**Listed entries**.

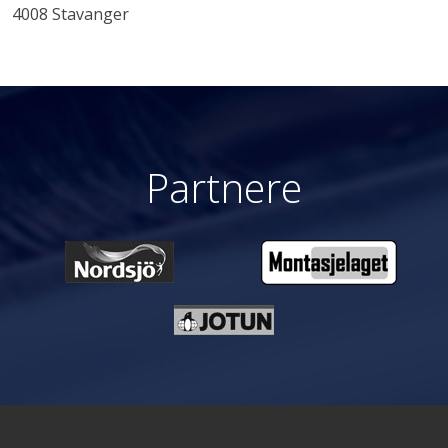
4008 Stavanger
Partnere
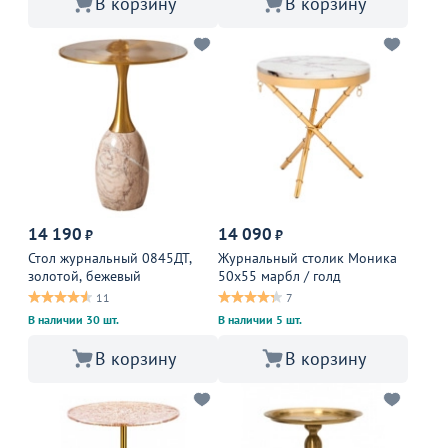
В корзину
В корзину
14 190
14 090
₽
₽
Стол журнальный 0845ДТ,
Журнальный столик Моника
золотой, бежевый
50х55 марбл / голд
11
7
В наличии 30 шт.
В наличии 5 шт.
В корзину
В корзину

**Problem requirements**. Present every line of text read from the records as a Markdown table with the columns "Row" and "Text", numbering the rows in order and skipping blank lines. Leave the pictures out of the answer.

**Exercise response**.
| Row | Text |
|---|---|
| 1 | 4008 Stavanger |
| 2 | Partnere |
| 3 | В корзину |
| 4 | В корзину |
| 5 | 14 190 |
| 6 | 14 090 |
| 7 | ₽ |
| 8 | ₽ |
| 9 | Стол журнальный 0845ДТ, |
| 10 | Журнальный столик Моника |
| 11 | золотой, бежевый |
| 12 | 50х55 марбл / голд |
| 13 | 11 |
| 14 | 7 |
| 15 | В наличии 30 шт. |
| 16 | В наличии 5 шт. |
| 17 | В корзину |
| 18 | В корзину |